» **SUPPLIED PASSAGE**:
TOSCA was a pioneer in the use of finite element electromagnetic analysis techniques in three dimensions for the design of electrical equipment. Consequently the package was used extensively world wide by leading manufacturers, research laboratories and universities for the design of a wide range of devices from the smallest micromotor to the largest accelerator.

A set of individual magnets can be modelled, and the flow of particles then be tracked through the complete system. A selection of some of the design applications for which TOSCA can be used:

Optimal design of electrical equipment requires the use of analysis software dedicated to electromagnetics. Using TOSCA to simulate the fundamental electromagnetic performance of a design, the design engineer can evaluate alternative approaches easily and quickly with confidence at the concept stage. This reduces or can even eliminate the need for expensive and time consuming preproduction prototypes.

TOSCA uses a discrete finite element model in order to solve the partial differential equations governing the behavior of electromagnetic fields. The TOSCA method computes the total potential in the magnetic material and the reduced potential in the regions where source currents have been specified. The reduced potential represents only that portion of the field produced by magnetization, the remainder of the field being computed directly from source currents. By using this method TOSCA avoids the drawbacks of other methods which often produce cancellation errors. As a result, the accuracy of the TOSCA computation is far higher than alternative methods and is proven by over 20 years of comparison with measured results.

The magnetic material properties for TOSCA may be specified as non-linear, anisotropic or permanent magnet. The program uses an iterative solution technique for the matrix of linear simultaneous equations obtained for the potential at each node of the mesh, considerably reducing the memory requirements needed for a direct matrix solution algorithm. The TOSCA program employs a modified Newton-Raphson technique to successfully update the element permeabilities in order to obtain the fields with non-linear materials present.

Extracted data entries:
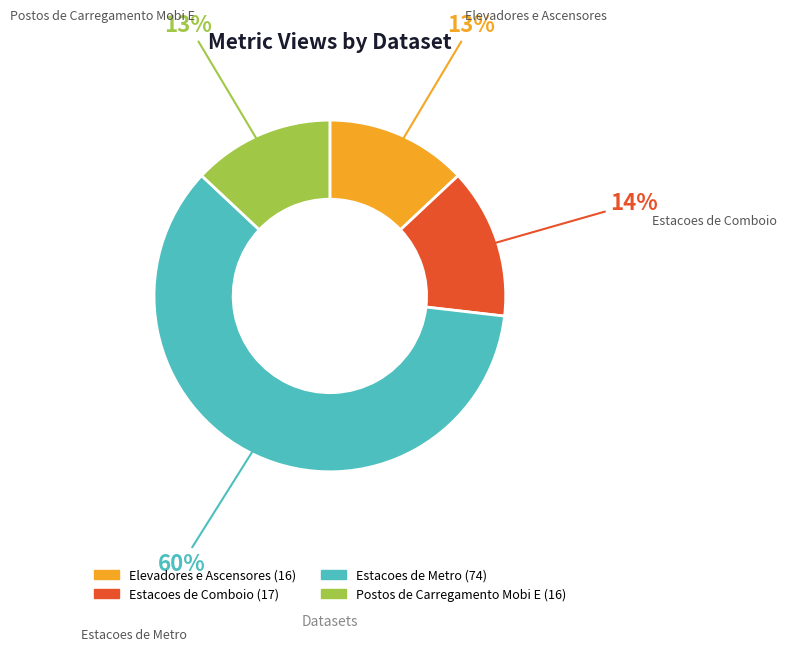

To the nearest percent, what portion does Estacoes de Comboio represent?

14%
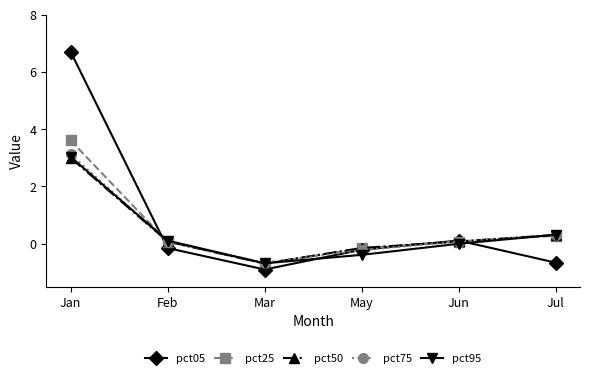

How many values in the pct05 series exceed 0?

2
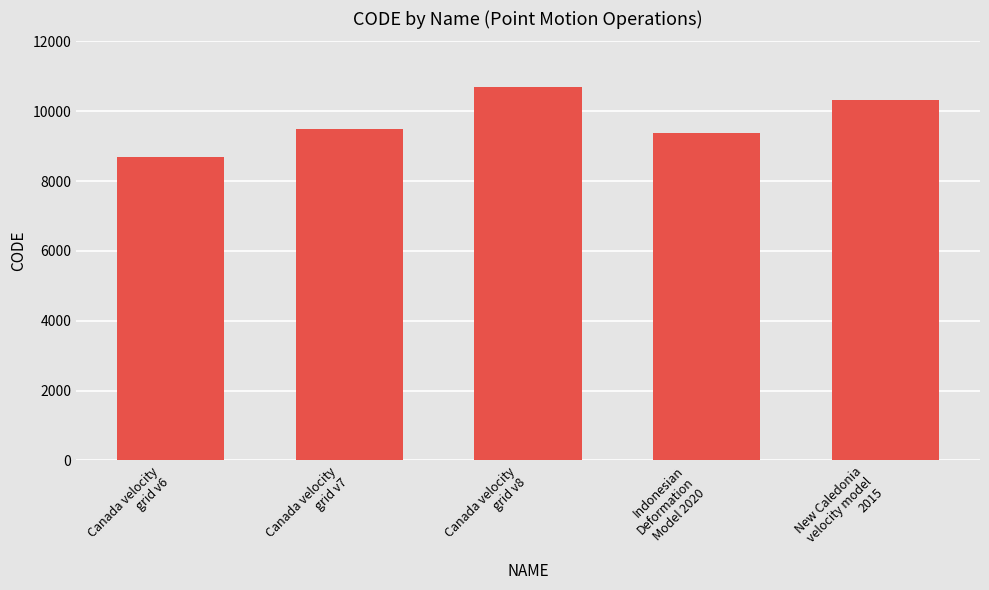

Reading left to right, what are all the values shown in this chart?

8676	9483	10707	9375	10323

...

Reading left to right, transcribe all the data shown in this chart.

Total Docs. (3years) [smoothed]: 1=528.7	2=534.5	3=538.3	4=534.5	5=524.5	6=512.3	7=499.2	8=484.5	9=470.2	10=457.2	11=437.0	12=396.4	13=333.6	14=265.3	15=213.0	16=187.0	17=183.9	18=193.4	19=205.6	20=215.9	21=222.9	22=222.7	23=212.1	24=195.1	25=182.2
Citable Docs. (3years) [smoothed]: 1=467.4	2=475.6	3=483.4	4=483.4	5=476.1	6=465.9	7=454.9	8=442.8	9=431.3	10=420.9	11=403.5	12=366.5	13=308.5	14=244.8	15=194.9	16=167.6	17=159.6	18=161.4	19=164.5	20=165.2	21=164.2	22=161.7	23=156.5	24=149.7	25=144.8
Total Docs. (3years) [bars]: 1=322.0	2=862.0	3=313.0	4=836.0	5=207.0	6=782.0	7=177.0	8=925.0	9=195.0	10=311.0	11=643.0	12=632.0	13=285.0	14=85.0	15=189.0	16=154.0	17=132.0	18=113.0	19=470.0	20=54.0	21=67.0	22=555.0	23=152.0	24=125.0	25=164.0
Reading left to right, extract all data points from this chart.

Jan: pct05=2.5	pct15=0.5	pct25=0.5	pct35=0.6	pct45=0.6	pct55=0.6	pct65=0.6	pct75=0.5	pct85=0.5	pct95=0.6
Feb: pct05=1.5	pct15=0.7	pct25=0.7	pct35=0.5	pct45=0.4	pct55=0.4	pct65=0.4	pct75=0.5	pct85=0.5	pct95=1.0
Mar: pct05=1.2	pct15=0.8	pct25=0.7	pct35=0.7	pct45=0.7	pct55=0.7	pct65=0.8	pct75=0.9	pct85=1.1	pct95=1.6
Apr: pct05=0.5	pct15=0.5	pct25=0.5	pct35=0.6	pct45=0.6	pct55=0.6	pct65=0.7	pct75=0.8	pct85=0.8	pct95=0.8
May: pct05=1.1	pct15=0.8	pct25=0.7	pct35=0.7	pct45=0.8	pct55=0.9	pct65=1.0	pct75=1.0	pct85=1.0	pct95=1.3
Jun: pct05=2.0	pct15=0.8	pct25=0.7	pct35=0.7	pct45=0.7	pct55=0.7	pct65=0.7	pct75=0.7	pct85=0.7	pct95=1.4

==

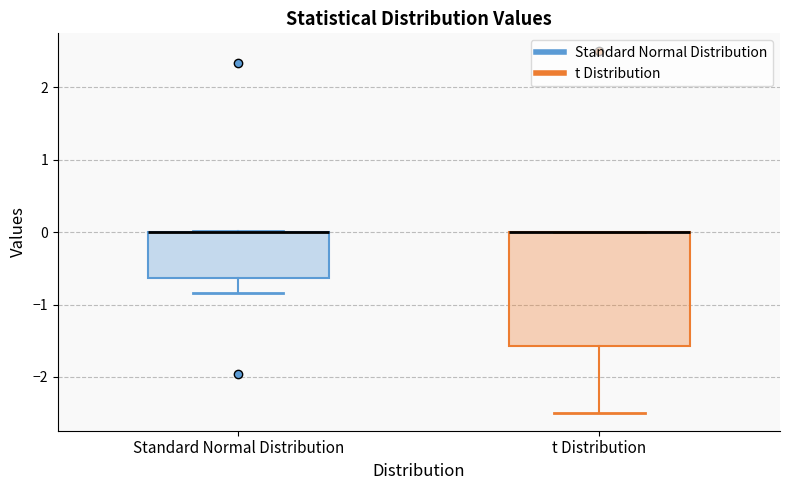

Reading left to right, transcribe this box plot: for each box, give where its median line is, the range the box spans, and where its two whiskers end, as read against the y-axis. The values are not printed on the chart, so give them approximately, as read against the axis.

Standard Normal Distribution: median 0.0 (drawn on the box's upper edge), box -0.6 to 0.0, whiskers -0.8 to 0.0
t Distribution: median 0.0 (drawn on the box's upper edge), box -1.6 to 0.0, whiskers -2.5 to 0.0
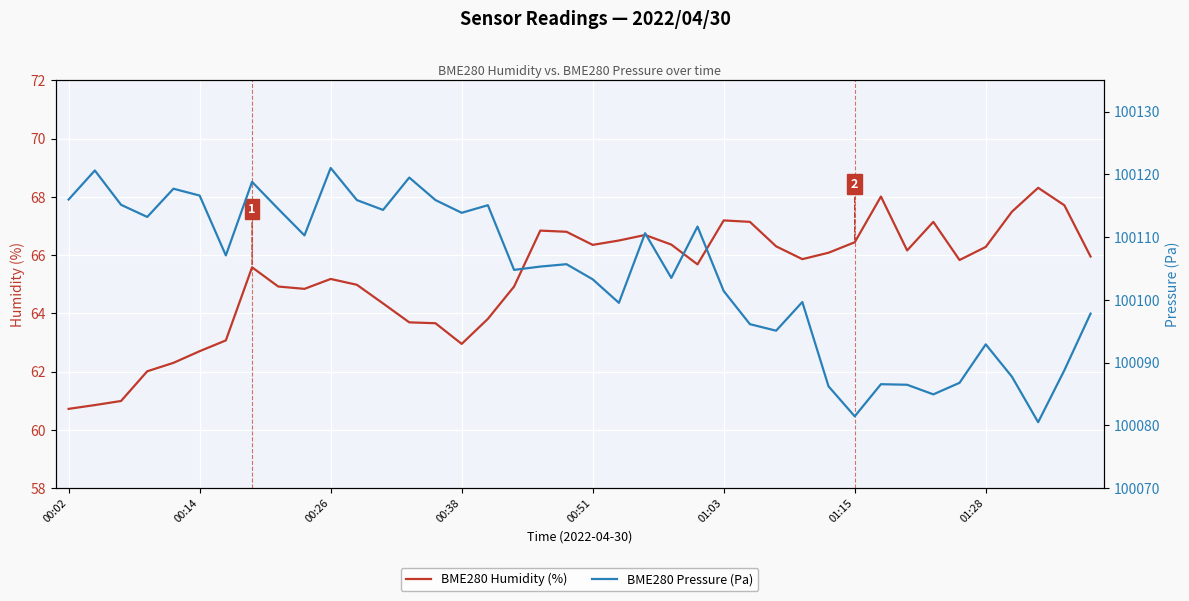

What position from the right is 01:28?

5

» **EXERCISE REQUIREMENTS**: Please transcribe the part of the TOSCA text that begins with the words "Optimal design of" and ends with "consuming preproduction prototypes.". The items have no role in this.

» **TASK ANSWER**:
Optimal design of electrical equipment requires the use of analysis software dedicated to electromagnetics. Using TOSCA to simulate the fundamental electromagnetic performance of a design, the design engineer can evaluate alternative approaches easily and quickly with confidence at the concept stage. This reduces or can even eliminate the need for expensive and time consuming preproduction prototypes.